The emergency rules affecting anglers who harvest alligator gar are designed to clarify the existing requirement to report the harvest. The new wording specifies that an angler who harvests an alligator gar must report the harvest within 24 hours to the Wildlife Department using methods described in the annual Fishing Regulations guide.
Barry Bolton, Chief of Fisheries for the Wildlife Department, said the reporting requirement was not well defined in Title 800, the administrative rules that govern hunting, fishing and Department operations.
“Current rules do not define the method of timeline required for reporting the harvest of alligator gar,” Bolton said. “Accurate and timely reporting is necessary for enforcement of regulations and population assessments.”
In Oklahoma, alligator gar are found in Lake Texoma and downstream in the Red River. It is a species of special concern for the Department. Oklahoma is the westernmost part of the species’ known range that includes the lower Mississippi River system, where these primitive Cretaceous carry-overs are the apex predator.
The current Oklahoma record alligator gar was more than 8 feet long and weighed 254 pounds.
Commissioners also authorized expanding the open zone for black bear hunting from four counties to include all or part of 12 counties in southeastern Oklahoma. This fall, black bear hunting will be allowed south of Interstate 40 and east of U.S. 69. The quota will again be 20 bears for muzzleloader season (Oct. 26-Nov. 3), and no quota for archery season (Oct. 1-20).

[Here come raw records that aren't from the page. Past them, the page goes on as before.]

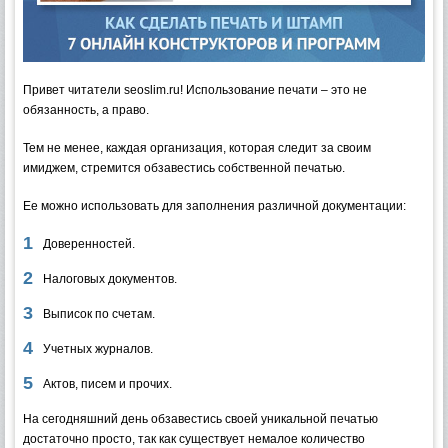
Привет читатели seoslim.ru! Использование печати – это не
обязанность, а право.
Тем не менее, каждая организация, которая следит за своим
имиджем, стремится обзавестись собственной печатью.
Ее можно использовать для заполнения различной документации:
Доверенностей.
Налоговых документов.
Выписок по счетам.
Учетных журналов.
Актов, писем и прочих.
На сегодняшний день обзавестись своей уникальной печатью
достаточно просто, так как существует немалое количество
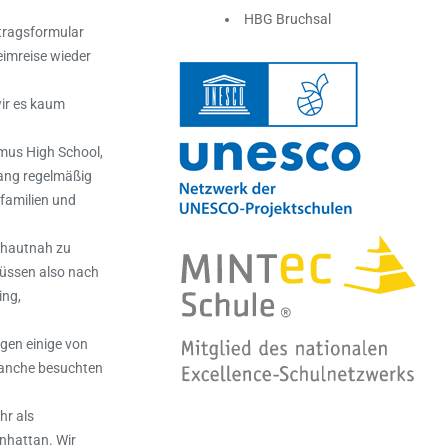
HBG Bruchsal
ntragsformular
eimreise wieder
ir es kaum
amus High School,
ang regelmäßig
tfamilien und
s hautnah zu
müssen also nach
ing,
gen einige von
Manche besuchten
hr als
nhattan. Wir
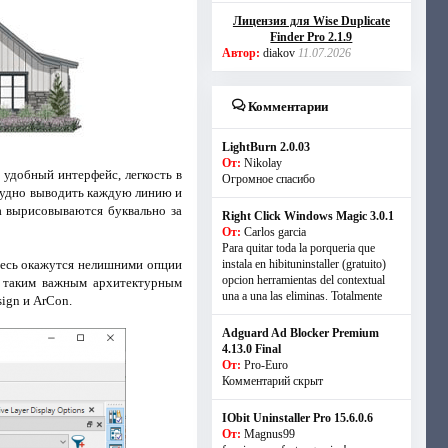
Лицензия для Wise Duplicate
Finder Pro 2.1.9
Автор:
diakov
11.07.2026
Комментарии
LightBurn 2.0.03
От:
Nikolay
 удобный интерфейс, легкость в
Огромное спасибо
 нудно выводить каждую линию и
а вырисовываются буквально за
Right Click Windows Magic 3.0.1
От:
Carlos garcia
Para quitar toda la porqueria que
Здесь окажутся нелишними опции
instala en hibituninstaller (gratuito)
opcion herramientas del contextual
и таким важным архитектурным
una a una las eliminas. Totalmente
sign и ArCon.
Adguard Ad Blocker Premium
4.13.0 Final
От:
Pro-Euro
Комментарий скрыт
IObit Uninstaller Pro 15.6.0.6
От:
Magnus99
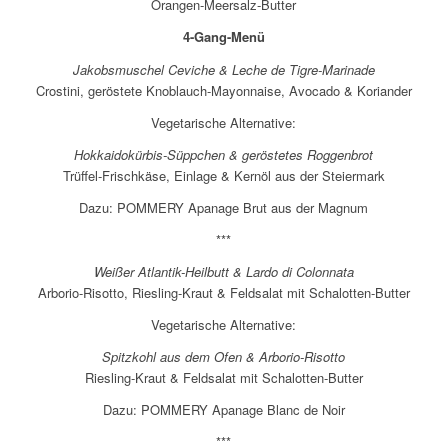
Orangen-Meersalz-Butter
4-Gang-Menü
Jakobsmuschel Ceviche & Leche de Tigre-Marinade
Crostini, geröstete Knoblauch-Mayonnaise, Avocado & Koriander
Vegetarische Alternative:
Hokkaidokürbis-Süppchen & geröstetes Roggenbrot
Trüffel-Frischkäse, Einlage & Kernöl aus der Steiermark
Dazu: POMMERY Apanage Brut aus der Magnum
***
Weißer Atlantik-Heilbutt & Lardo di Colonnata
Arborio-Risotto, Riesling-Kraut & Feldsalat mit Schalotten-Butter
Vegetarische Alternative:
Spitzkohl aus dem Ofen & Arborio-Risotto
Riesling-Kraut & Feldsalat mit Schalotten-Butter
Dazu: POMMERY Apanage Blanc de Noir
***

Also during Monday’s meeting, Commission Chairman John Groendyke and Director J.D. Strong recognized the assistance and cooperation shown by the many conservation partner groups that regularly work with the Wildlife Department to help fulfill its conservation mission. Representatives of partner organizations including Quail Forever, National Wild Turkey Federation, Ducks Unlimited and Oklahoma Prescribed Burn Association were invited to attend the meeting and a special recognition lunch afterward.
In other business, Commissioners:
• Adopted hunting and usage regulations for the new Sans Bois Wildlife Management Area so the area can be open for public use this fall. This 7,602-acre WMA is in southeastern Haskell County.
• Approved a proposed budget of $70.15 million for fiscal year 2020, which is down 7.8 percent from last year’s budget.
• Heard Director Strong’s regular report on various division activities in the Department, along with summaries of relevant federal and state legislative matters. Strong reported that a successful benefit concert in May featuring Blake Shelton and Luke Bryan had raised more than $144,000 for the new Oklahoma Wildlife Conservation Foundation.
• Postponed until the July meeting all discussion or action on a Chronic Wasting Disease Response Plan.
• Recognized Wildlife Technician II Jeff Neal for 30 years of service.
• Elected new officers for the coming year: Bruce Mabrey, chairman; Robert Hughes II, vice chairman; Leigh Gaddis, secretary.
The Oklahoma Wildlife Conservation Commission is the eight-member governing board of the Oklahoma Department of Wildlife Conservation. The Commission establishes state hunting and fishing regulations, sets policy for the Wildlife Department and indirectly oversees all state fish and wildlife conservation activities. Commission members are appointed by the governor and confirmed by the Oklahoma Senate.